看着近在咫尺的柏晏清那一副不卑不亢无所畏惧的模样,魏从远恨得牙痒,巴不得把这张面孔撕碎。突然,魏从远脸上的暴怒之色渐渐敛了起来,嘲讽之意愈加浓烈。
“这么多年,我竟是不知……你一个王爷,竟是个喜欢做婊子的?”
话音刚落的瞬间,柏晏清就感到嘴唇被残暴地啃咬,而后口中又被强硬地塞入了什么湿热柔软的东西,发疯了似的乱搅乱捣。在意识到魏从远在做什么的瞬间,柏晏清只觉得简直是荒唐可笑。

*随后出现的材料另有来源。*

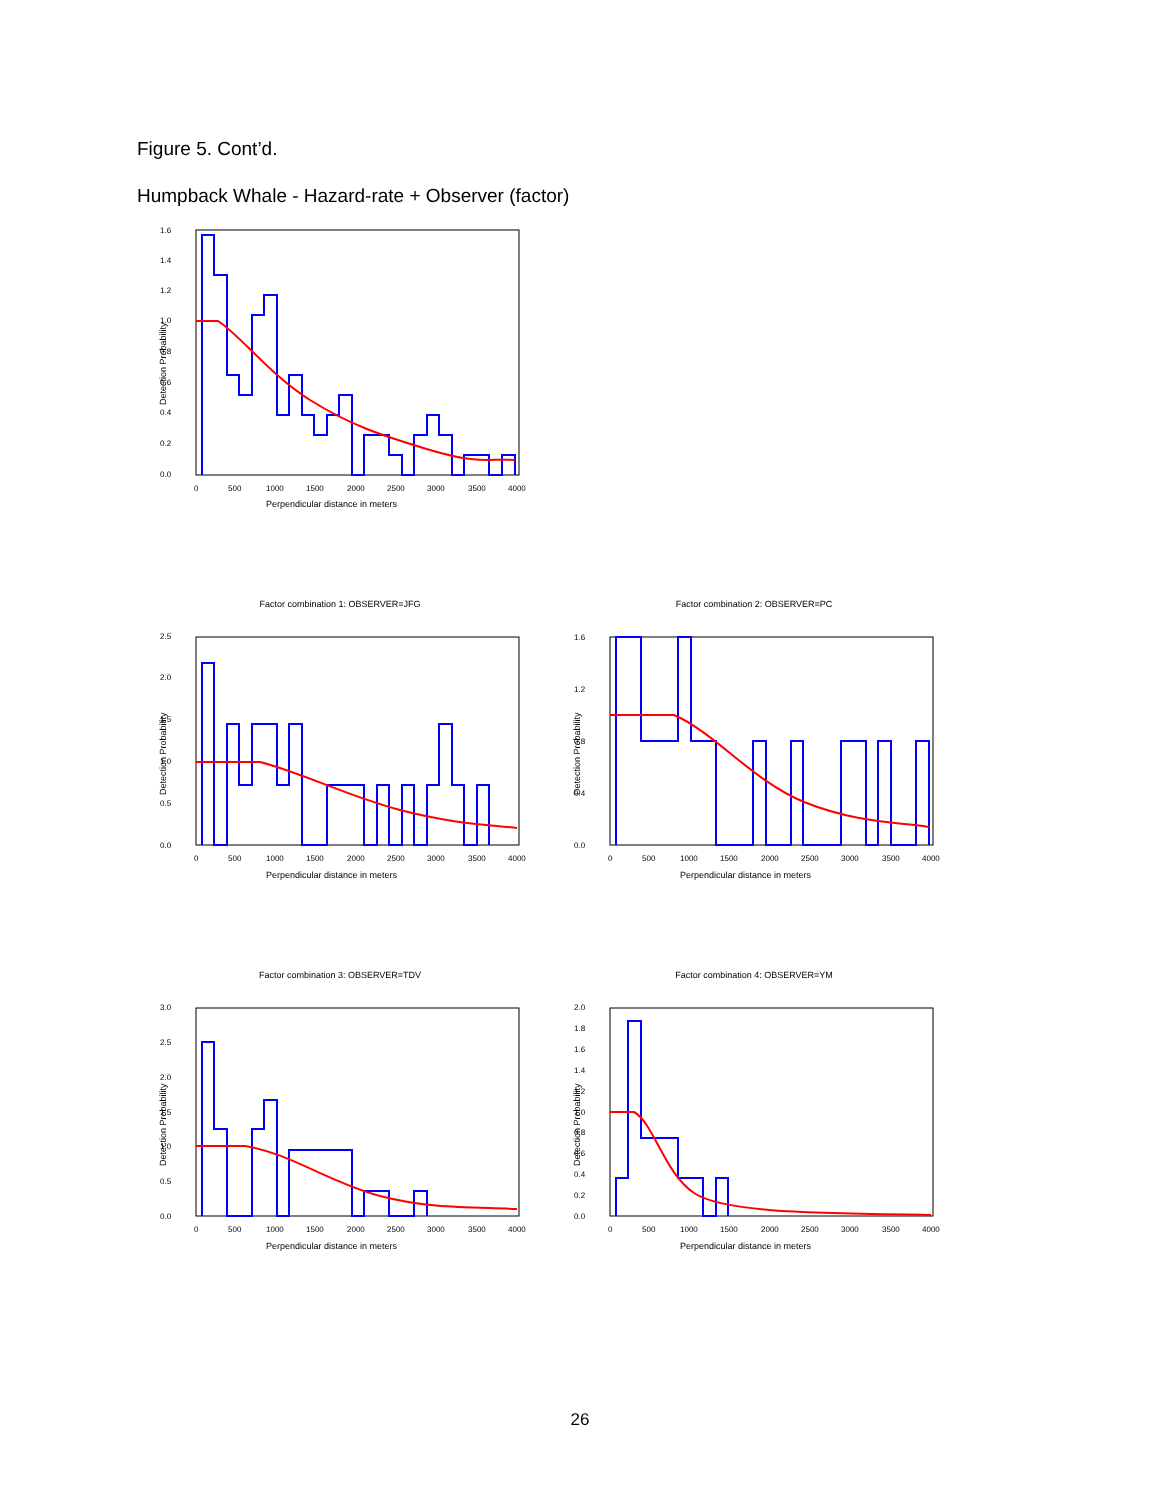Figure 5. Cont’d.
Humpback Whale - Hazard-rate + Observer (factor)
1.6
1.4
1.2
1.0
0.8
0.6
0.4
0.2
0.0
0
500
1000
1500
2000
2500
3000
3500
4000
Perpendicular distance in meters
Detection Probability
Factor combination 1: OBSERVER=JFG Factor combination 2: OBSERVER=PC
Factor combination 3: OBSERVER=TDV Factor combination 4: OBSERVER=YM
0.0
0.5
1.0
1.5
2.0
2.5
0
500
1000
1500
2000
2500
3000
3500
4000
Perpendicular distance in meters
Detection Probability
0.0
0.4
0.8
1.2
1.6
0
500
1000
1500
2000
2500
3000
3500
4000
Perpendicular distance in meters
Detection Probability
0.0
0.5
1.0
1.5
2.0
2.5
3.0
0
500
1000
1500
2000
2500
3000
3500
4000
Perpendicular distance in meters
Detection Probability
0.0
0.2
0.4
0.6
0.8
1.0
1.2
1.4
1.6
1.8
2.0
0
500
1000
1500
2000
2500
3000
3500
4000
Perpendicular distance in meters
Detection Probability
26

柏晏清发狠地咬了下去,魏从远痛呼一声猛地推开了柏晏清。柏晏清向后倒去,后脑“砰”地一声撞在了墙壁上。
脑袋“嗡嗡”作响,疼,痛得像是感觉不到其他。血液的甜腥仍充斥在口中,明明都这么狼狈了,柏晏清竟然感到畅快。不必再委屈,不必再隐忍,把压抑于心许久的话全部都讲了出来,痛快!
眩晕的感觉逐渐平息,柏晏清缓缓仰起了头,鲜血让他的嘴唇显得格外艳丽,他眼中的倔强与坚毅愈发生动,闪闪发亮。
“魏将军,你不必在这种事上多费功夫。你不行的。只是听到百里灏章的呼吸声,就足以让我发情。”柏晏清扯着嘴角笑了起来,“如果我是你,我就不会再继续这样耗下去……在有那么多烂摊子还要收拾的情况下。”
魏从远横眉怒目,像是要把柏晏清生吞活剥了。忽然,他冷笑一声:“柏晏清,你等着。我定不会亏待你这一出“卧薪尝胆”啊!”
他大步走出了门,把门摔得几乎要震裂。他的强压怒意的发号施令隔着门传了进来。
“王爷被百里灏章常年虐待,因而失了心智,经常胡言乱语不知所云!从今日起,王爷需在房中静养,谁也不许打扰!”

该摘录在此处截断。